• **Document section**
*** Block opens ***
"Someday's gonna be a busy day..."

Friday, 3 April 2015

To my darling

Rose Marie Lowry
April 3rd, 2008

Silently a flower blooms
In silence it falls away;
Yet here now, at this moment, at this place,
The world of the flower, the whole of the world is blooming.
This is the talk of the flower, the truth of the blossom:
The glory of eternal life is fully shining here.

- Zenkei Shibayama

Wednesday, 1 April 2015

Tastes like spring

"Well, Kimmy, winter's over."

My husband D said this to me about a month ago. We were on our way home from slogging through thigh-deep snow on a sledding expedition with the kids in nearby Tout's Grove. D isn't one to err on the side of optimism, so this uncharacteristically positive statement took me by surprise. Especially since just the day before, he'd announced loudly to no one in particular that he was "sick of all the (insert naughty word) snow."

D is better known for his annual "summer's over" announcement, which he makes in the laconic tone of an undertaker around the second week of June. This is before summer solstice has even started. I know. He's a little weird.

But on that day, the "winter's over" comment was particularly weird. I wanted to remind him that we'd just spent the better part of three hours towing 80 pounds of soggy children up and down a very steep incline, not to mention the impressive twelve-foot hill of snow in our backyard. It had a surface the texture and hardness of crystallized brown sugar and the wind froze the bottom half into chunky moguls that rattled my spine every time I had to toboggan down it with one of the kids. Even when the sun shone, the air was still cold enough to make me understand brass monkeys and their unreliable nether regions. I couldn't even take down our Christmas decorations because they were hopelessly frozen to the lawn. How, exactly, did my beloved husband figure winter's end was nigh? Being the wise wife that I am, I decided to do what I do when he says summer is over: roll my eyes and keep quiet.
*** Block closes ***
• **Supplied information**
*** Block opens ***
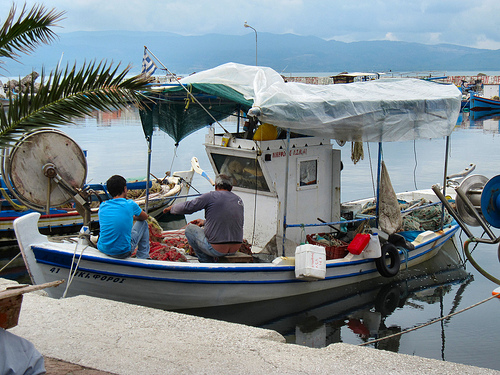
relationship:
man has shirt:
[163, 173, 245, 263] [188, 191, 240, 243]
*** Block closes ***
*** Block opens ***
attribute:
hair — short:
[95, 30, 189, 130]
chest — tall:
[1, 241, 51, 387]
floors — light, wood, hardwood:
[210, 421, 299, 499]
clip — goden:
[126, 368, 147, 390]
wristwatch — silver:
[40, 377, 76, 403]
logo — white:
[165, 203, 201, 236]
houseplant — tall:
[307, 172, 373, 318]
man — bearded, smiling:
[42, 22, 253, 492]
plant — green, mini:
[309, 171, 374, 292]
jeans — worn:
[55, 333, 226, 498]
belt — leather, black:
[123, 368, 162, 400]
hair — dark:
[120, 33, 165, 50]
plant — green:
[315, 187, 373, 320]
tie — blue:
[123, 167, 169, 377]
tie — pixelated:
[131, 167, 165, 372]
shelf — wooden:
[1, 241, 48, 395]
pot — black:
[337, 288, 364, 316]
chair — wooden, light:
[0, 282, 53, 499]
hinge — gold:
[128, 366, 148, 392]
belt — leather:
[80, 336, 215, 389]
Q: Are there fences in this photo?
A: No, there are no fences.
*** Block closes ***
*** Block opens ***
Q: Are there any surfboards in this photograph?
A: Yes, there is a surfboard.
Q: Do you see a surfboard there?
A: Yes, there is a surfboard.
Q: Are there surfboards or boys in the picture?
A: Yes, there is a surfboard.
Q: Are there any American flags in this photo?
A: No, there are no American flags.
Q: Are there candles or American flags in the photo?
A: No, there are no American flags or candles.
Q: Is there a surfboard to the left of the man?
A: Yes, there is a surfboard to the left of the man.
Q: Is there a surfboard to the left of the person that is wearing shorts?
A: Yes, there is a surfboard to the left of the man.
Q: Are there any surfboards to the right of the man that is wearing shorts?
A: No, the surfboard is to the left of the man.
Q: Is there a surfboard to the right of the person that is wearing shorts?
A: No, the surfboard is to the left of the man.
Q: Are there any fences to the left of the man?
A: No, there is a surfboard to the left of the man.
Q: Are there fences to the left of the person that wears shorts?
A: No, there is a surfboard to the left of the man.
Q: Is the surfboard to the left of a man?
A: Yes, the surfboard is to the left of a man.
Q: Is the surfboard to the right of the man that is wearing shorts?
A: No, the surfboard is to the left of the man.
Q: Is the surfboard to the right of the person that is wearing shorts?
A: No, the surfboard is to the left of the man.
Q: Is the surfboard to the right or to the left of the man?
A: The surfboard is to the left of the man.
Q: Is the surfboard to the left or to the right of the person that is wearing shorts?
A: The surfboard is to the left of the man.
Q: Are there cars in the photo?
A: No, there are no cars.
*** Block closes ***
• **Task 1**
From the blog page above, quote the stretch from "Tastes like spring" through "a little weird.".
• **Task 2**
Answer these questions using the blog page above:
(a) Who is credited with the poem beneath "To my darling"?
(b) Around what time of year does D usually make his "summer's over" announcement?
(c) Where did the sledding expedition with the kids take place?

• **Answer 1**
Tastes like spring

"Well, Kimmy, winter's over."

My husband D said this to me about a month ago. We were on our way home from slogging through thigh-deep snow on a sledding expedition with the kids in nearby Tout's Grove. D isn't one to err on the side of optimism, so this uncharacteristically positive statement took me by surprise. Especially since just the day before, he'd announced loudly to no one in particular that he was "sick of all the (insert naughty word) snow."

D is better known for his annual "summer's over" announcement, which he makes in the laconic tone of an undertaker around the second week of June. This is before summer solstice has even started. I know. He's a little weird.

• **Answer 2**
(a) Zenkei Shibayama
(b) Around the second week of June
(c) Tout's Grove